The Castle Crag loop walk including how to find the hidden cave

Castle Crag might be one of the smaller Lake District fells, but it’s got one of the most interesting summits. As well as gorgeous views, you’ll find the remains of an old quarry. If you opt to take the slightly longer route on the way back you’ll also have the chance to visit a hidden cave, which was once the summer home of a legendary Lake District adventurer for over 50 years!

For a walk that can easily be completed in less than two hours, it’s a great option when you only have a short weather window - which let’s face it, is pretty often in the Lakes!

Here’s everything you need to know about the Castle Crag walk, as well as how to find the hidden cave.


Wainwright and Castle Crag

Castle Crag is a little outcrop on the side of High Spy, a large fell in the Borrowdale Valley. It’s a summit that’s easily missed if you’re driving through Borrowdale, primarily due to its small stature in comparison to the surrounding fells and the fact that it’s covered in trees.

However, this all added to why Wainwright loved it.

### [Listed entries]
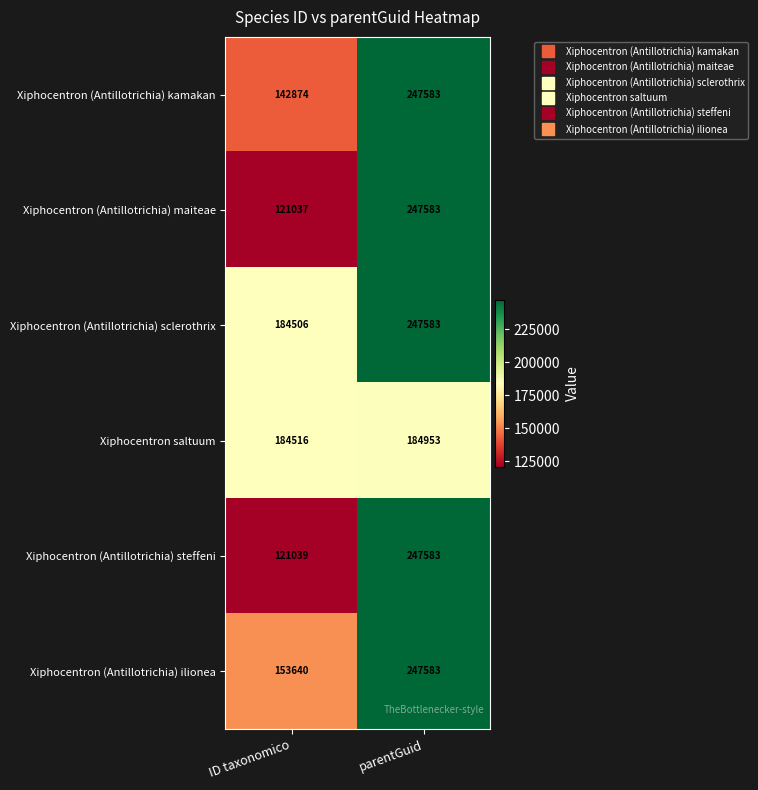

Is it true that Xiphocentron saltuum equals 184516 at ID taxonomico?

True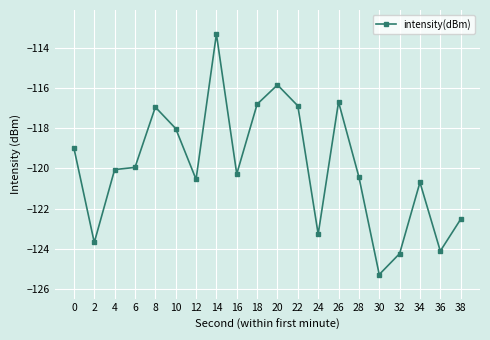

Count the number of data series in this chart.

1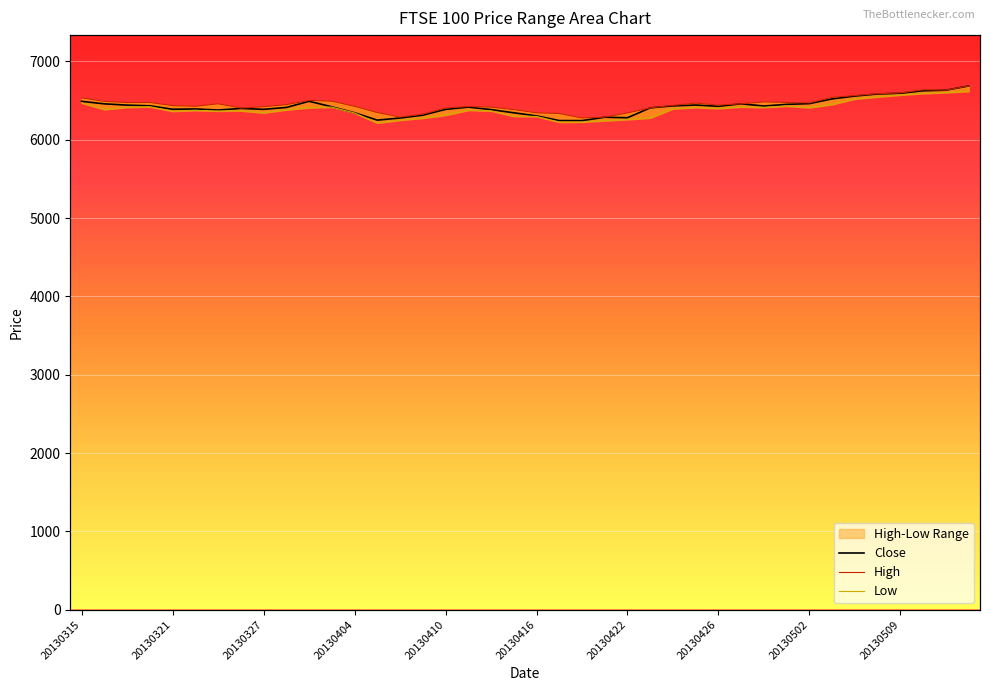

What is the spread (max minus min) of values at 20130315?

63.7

...

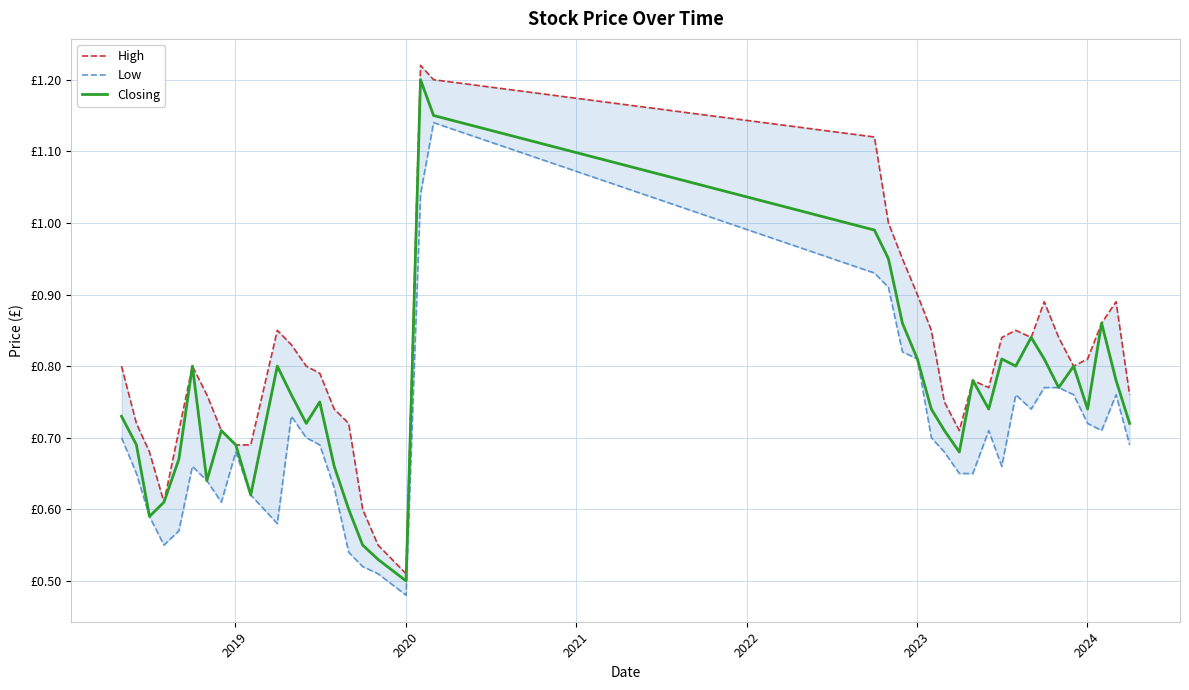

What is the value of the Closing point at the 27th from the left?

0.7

### [What to produce]
Rewrite the passage of the Castle Crag walk text from "The Castle Crag loop" up to and including "over 50 years!", changing "gorgeous" to "stunning".

### [Task output]
The Castle Crag loop walk including how to find the hidden cave

Castle Crag might be one of the smaller Lake District fells, but it’s got one of the most interesting summits. As well as stunning views, you’ll find the remains of an old quarry. If you opt to take the slightly longer route on the way back you’ll also have the chance to visit a hidden cave, which was once the summer home of a legendary Lake District adventurer for over 50 years!